TEXTE:
● ● ● ● ● ● ●
Prépondérance signifie domination par le poids. Or, le mot domination peut paraître fâcheux à certains égards, surtout concernant les juifs, et si prépondérance il y eut ce fut avant tout à travers leur nombre. Pour être exact, cette prépondérance a été fortuite du fait qu'elle s'est créée et affirmée par la force des choses puisque ce sont des artistes émigrés, pour la plupart juifs, qui ont formé l'essentiel de cette école dont l'appellation  est pour le moins erronée sinon abusive.


Le mot école est plus aisé à interpréter lorsqu'il s'agit d'évoquer en peinture l'école néo-classique, l'école de Barbizon, l'école impressionniste, l'école cubiste ou l'école surréaliste. Toutefois, beaucoup de gens se réfèrent aujourd'hui à l'école de Paris en oubliant qu'elle n'a jamais représenté un quelconque un mouvement d'autant plus que les artistes associés à cette prétendue mouvance étaient loin de peindre de la même manière. Pour ajouter à la confusion, il y eut même deux écoles de Paris puisque des critiques et des intellectuels s'ingénièrent à inventer une première fois ce genre de label juste avant la Première Guerre Mondiale en parlant de peintres demeurant à Paris, tels Picasso, Derain, Vlaminck, Van Dongen ou même Matisse.
● ● ● ● ● ● ●
DONNÉES FOURNIES:
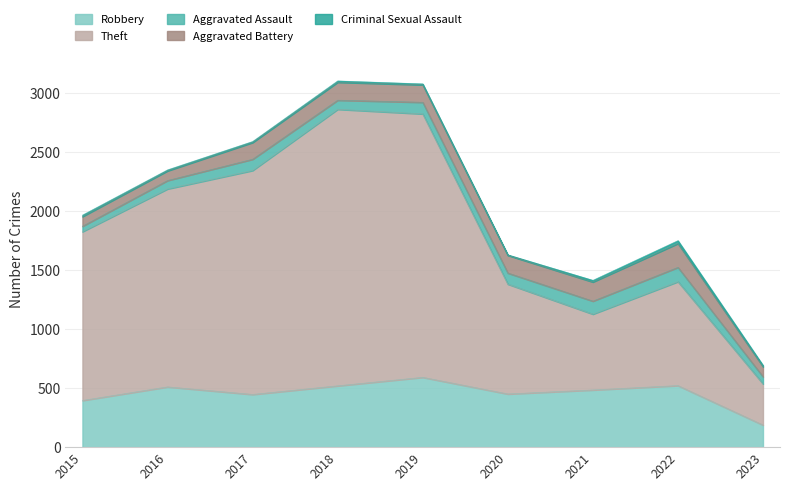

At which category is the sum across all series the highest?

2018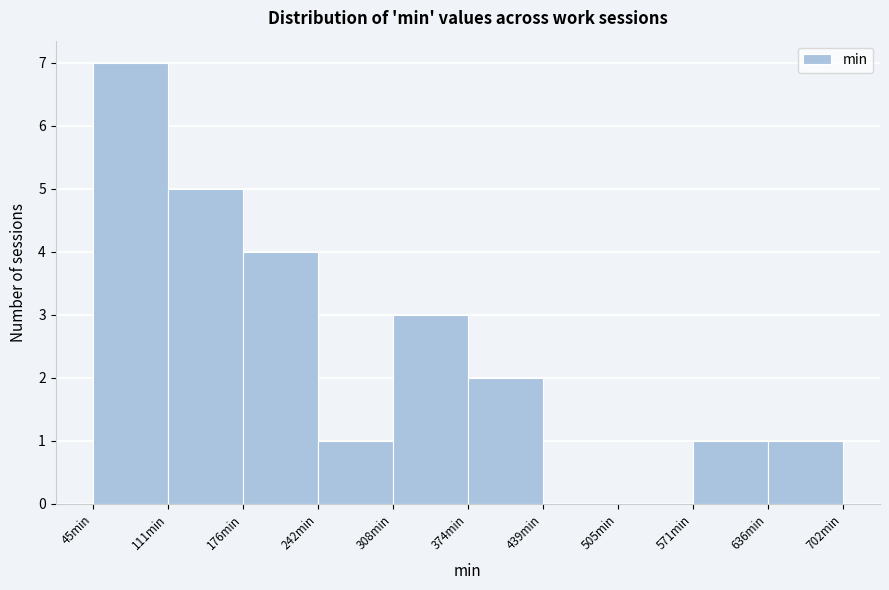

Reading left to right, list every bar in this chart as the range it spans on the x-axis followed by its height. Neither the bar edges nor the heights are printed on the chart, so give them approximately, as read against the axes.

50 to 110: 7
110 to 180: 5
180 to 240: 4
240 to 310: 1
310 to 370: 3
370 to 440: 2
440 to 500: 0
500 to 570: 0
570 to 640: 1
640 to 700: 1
● ● ● ● ● ● ●
TRAVAIL DEMANDÉ: Recopiez intégralement le texte sur l'école de Paris, sans en modifier un seul mot.

RÉPONSE:
Prépondérance signifie domination par le poids. Or, le mot domination peut paraître fâcheux à certains égards, surtout concernant les juifs, et si prépondérance il y eut ce fut avant tout à travers leur nombre. Pour être exact, cette prépondérance a été fortuite du fait qu'elle s'est créée et affirmée par la force des choses puisque ce sont des artistes émigrés, pour la plupart juifs, qui ont formé l'essentiel de cette école dont l'appellation  est pour le moins erronée sinon abusive.


Le mot école est plus aisé à interpréter lorsqu'il s'agit d'évoquer en peinture l'école néo-classique, l'école de Barbizon, l'école impressionniste, l'école cubiste ou l'école surréaliste. Toutefois, beaucoup de gens se réfèrent aujourd'hui à l'école de Paris en oubliant qu'elle n'a jamais représenté un quelconque un mouvement d'autant plus que les artistes associés à cette prétendue mouvance étaient loin de peindre de la même manière. Pour ajouter à la confusion, il y eut même deux écoles de Paris puisque des critiques et des intellectuels s'ingénièrent à inventer une première fois ce genre de label juste avant la Première Guerre Mondiale en parlant de peintres demeurant à Paris, tels Picasso, Derain, Vlaminck, Van Dongen ou même Matisse.